Spring 2016, NYU Abu Dhabi


Introduction

What is Epistemology?

At a first pass, epistemology is the study of the questions: "What is knowledge?" And "Do I have any?"

As you'll see, there are close connections between these questions and questions about what we have good evidence or reasons to believe. So epistemology is also the study of questions about evidence and reasons.

Some Arguments that You Don't Have Much Knowledge

There are several philosophical arguments that purport to show that you don't have any knowledge--or at any rate, that you don't have very much knowledge.

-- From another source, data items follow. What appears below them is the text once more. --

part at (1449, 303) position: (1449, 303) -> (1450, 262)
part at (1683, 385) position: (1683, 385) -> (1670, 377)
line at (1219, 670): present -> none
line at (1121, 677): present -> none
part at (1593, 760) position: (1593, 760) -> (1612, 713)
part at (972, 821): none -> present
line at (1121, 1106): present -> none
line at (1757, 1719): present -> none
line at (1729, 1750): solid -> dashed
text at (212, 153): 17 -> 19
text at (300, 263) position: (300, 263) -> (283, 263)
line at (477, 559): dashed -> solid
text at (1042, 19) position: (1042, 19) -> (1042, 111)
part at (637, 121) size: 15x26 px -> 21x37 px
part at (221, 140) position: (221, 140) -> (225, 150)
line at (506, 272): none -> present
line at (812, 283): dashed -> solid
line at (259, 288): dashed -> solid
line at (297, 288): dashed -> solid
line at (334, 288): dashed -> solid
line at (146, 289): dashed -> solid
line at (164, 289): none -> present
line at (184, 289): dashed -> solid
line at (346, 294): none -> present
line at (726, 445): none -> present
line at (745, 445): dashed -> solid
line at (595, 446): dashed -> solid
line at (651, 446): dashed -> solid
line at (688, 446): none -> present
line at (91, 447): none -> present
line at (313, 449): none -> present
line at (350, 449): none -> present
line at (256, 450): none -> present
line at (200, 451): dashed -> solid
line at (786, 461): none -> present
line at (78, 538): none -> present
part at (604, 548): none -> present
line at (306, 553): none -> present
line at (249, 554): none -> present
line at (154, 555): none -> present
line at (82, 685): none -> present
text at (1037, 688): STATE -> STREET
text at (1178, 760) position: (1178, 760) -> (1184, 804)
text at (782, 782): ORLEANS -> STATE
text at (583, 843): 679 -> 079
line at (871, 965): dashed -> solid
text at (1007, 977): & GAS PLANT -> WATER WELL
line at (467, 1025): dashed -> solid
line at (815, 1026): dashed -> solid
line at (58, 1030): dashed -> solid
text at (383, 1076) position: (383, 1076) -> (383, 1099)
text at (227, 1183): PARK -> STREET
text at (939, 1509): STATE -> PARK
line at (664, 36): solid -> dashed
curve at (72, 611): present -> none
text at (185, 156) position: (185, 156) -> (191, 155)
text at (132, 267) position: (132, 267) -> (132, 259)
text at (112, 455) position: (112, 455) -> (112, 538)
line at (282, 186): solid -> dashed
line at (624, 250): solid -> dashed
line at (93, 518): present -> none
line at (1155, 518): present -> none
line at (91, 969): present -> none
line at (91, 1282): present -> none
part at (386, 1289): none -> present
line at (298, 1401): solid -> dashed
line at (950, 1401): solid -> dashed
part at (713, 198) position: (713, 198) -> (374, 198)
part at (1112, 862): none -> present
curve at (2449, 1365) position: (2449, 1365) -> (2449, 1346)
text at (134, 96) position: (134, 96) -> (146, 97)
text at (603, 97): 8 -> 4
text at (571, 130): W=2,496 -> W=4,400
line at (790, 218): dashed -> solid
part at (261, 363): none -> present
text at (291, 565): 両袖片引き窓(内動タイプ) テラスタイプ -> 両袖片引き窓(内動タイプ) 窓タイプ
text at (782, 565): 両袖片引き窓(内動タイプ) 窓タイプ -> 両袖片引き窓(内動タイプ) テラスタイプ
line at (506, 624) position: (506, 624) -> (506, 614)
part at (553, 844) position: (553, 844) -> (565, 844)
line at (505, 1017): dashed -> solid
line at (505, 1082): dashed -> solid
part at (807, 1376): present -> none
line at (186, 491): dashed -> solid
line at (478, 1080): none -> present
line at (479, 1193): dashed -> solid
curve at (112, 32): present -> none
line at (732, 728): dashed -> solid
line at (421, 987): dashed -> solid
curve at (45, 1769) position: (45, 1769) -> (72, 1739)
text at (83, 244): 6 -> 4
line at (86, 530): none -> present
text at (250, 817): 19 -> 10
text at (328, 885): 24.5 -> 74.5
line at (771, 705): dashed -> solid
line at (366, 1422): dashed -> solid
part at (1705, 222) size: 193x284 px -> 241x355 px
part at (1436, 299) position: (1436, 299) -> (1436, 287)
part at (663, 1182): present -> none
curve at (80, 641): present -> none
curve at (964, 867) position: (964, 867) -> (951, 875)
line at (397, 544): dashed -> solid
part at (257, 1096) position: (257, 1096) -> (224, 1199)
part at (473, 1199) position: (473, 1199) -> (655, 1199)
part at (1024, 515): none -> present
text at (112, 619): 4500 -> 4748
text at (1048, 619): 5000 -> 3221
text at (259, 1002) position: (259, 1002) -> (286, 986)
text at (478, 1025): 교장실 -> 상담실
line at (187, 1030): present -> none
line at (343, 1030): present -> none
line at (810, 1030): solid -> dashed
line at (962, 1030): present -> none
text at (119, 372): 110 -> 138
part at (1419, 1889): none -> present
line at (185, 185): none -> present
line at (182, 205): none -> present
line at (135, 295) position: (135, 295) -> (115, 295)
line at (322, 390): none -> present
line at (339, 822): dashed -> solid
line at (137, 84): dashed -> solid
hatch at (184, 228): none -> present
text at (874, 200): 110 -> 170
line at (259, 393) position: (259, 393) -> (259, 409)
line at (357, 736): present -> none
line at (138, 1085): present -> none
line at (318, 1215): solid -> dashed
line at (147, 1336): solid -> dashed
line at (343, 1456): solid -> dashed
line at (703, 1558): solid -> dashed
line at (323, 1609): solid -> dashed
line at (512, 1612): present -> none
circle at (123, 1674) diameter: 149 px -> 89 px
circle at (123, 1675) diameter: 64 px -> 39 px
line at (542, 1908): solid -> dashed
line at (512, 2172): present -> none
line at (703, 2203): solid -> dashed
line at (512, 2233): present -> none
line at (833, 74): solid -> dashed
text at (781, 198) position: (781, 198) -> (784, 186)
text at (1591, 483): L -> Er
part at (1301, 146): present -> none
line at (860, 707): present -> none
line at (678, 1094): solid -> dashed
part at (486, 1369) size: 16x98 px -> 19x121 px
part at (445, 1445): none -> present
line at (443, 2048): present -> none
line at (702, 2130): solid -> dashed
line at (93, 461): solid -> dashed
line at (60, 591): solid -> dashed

A skeptic is someone who doubts whether we have knowledge of a certain sort. For instance, a skeptic about the external world is someone who doubts whether we have knowledge of the external world. That's the kind of skeptical challenge that we'll be focusing on in this class.

Comment:
There are also skeptical challenges to your knowledge of the past, the future, mathematical facts, and unobserved scientific phenomena; challenges to your knowledge that other people have minds, and to whether you can ever rely on their testimony; and more. There are even challenges to whether you can know what your own words mean.

Above we described three kinds of skeptical argument: from lotteries, from scenarios like dreaming, from the fact that our evidence falls short of proving or conclusively establishing our beliefs. We will discuss all of these this term, but especially the argument from dreaming.